» **Task objective**
Given the listing below, write out exactly the lines starting with the line that has "[678,214,795,231] Contractor ->" and going on through the line that has "[379,517,425,534] 1128 ->", both kept.

» **Material for the task**

++++++

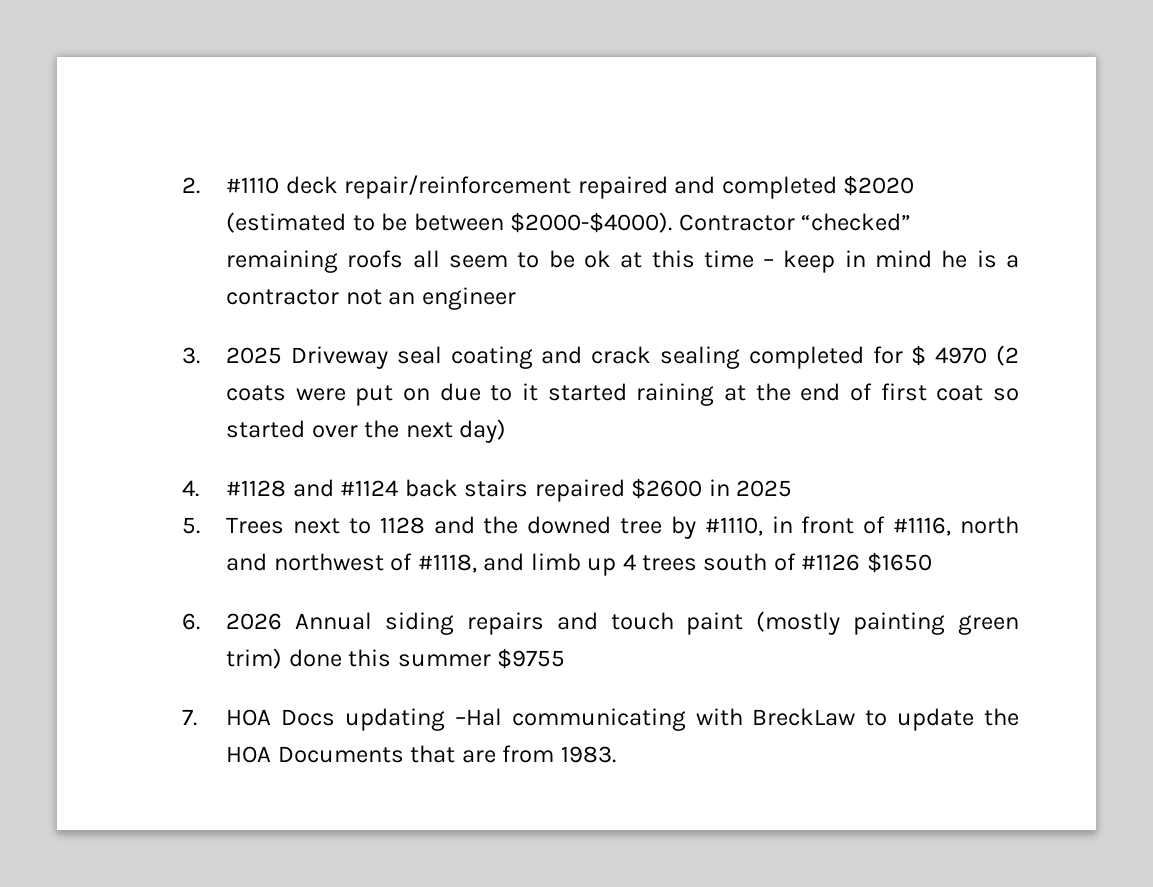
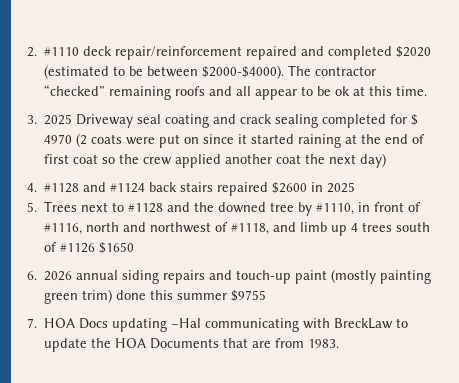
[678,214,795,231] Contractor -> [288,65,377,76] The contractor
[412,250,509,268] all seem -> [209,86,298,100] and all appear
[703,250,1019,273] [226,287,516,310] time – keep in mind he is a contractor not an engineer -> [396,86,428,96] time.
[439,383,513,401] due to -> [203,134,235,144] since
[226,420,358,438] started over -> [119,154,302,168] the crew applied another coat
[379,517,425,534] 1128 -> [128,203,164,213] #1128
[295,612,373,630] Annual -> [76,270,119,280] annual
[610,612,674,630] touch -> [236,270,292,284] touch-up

++++++

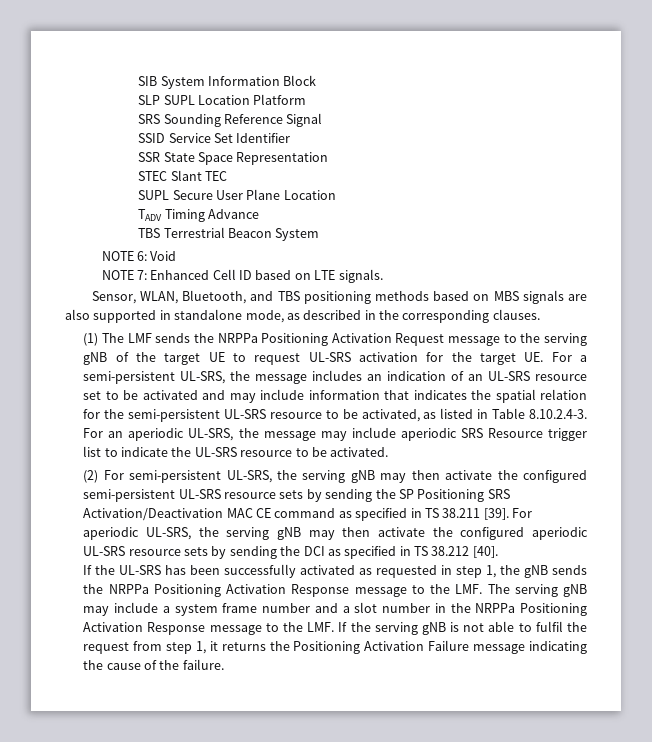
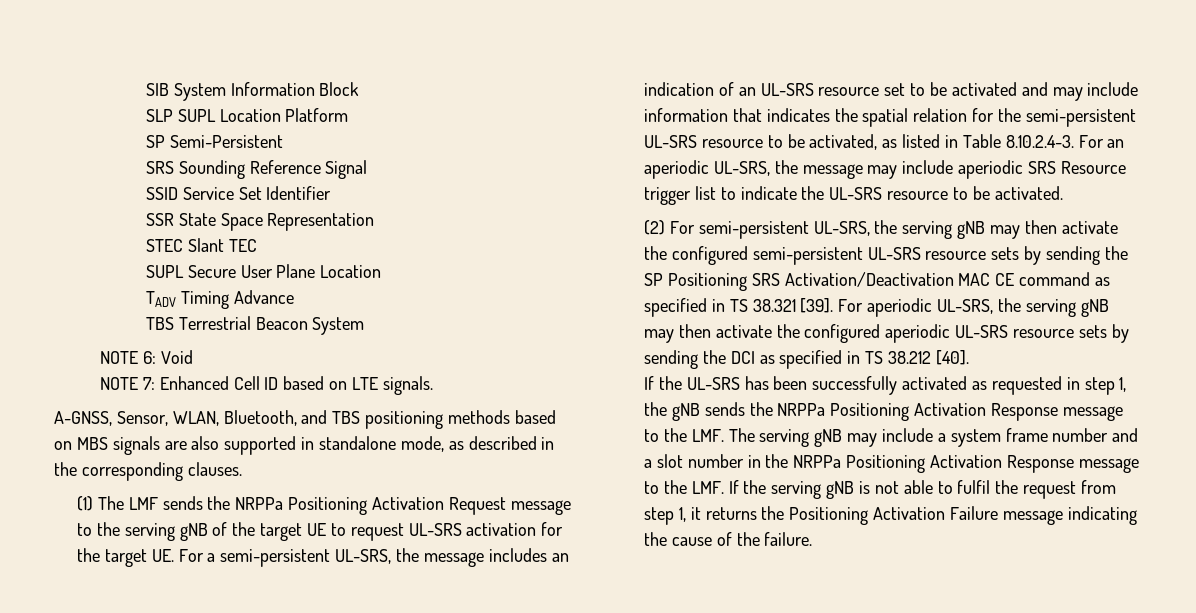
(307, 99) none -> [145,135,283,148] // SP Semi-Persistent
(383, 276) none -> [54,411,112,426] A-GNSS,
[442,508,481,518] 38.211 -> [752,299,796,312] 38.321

++++++

» **Written answer**
[678,214,795,231] Contractor -> [288,65,377,76] The contractor
[412,250,509,268] all seem -> [209,86,298,100] and all appear
[703,250,1019,273] [226,287,516,310] time – keep in mind he is a contractor not an engineer -> [396,86,428,96] time.
[439,383,513,401] due to -> [203,134,235,144] since
[226,420,358,438] started over -> [119,154,302,168] the crew applied another coat
[379,517,425,534] 1128 -> [128,203,164,213] #1128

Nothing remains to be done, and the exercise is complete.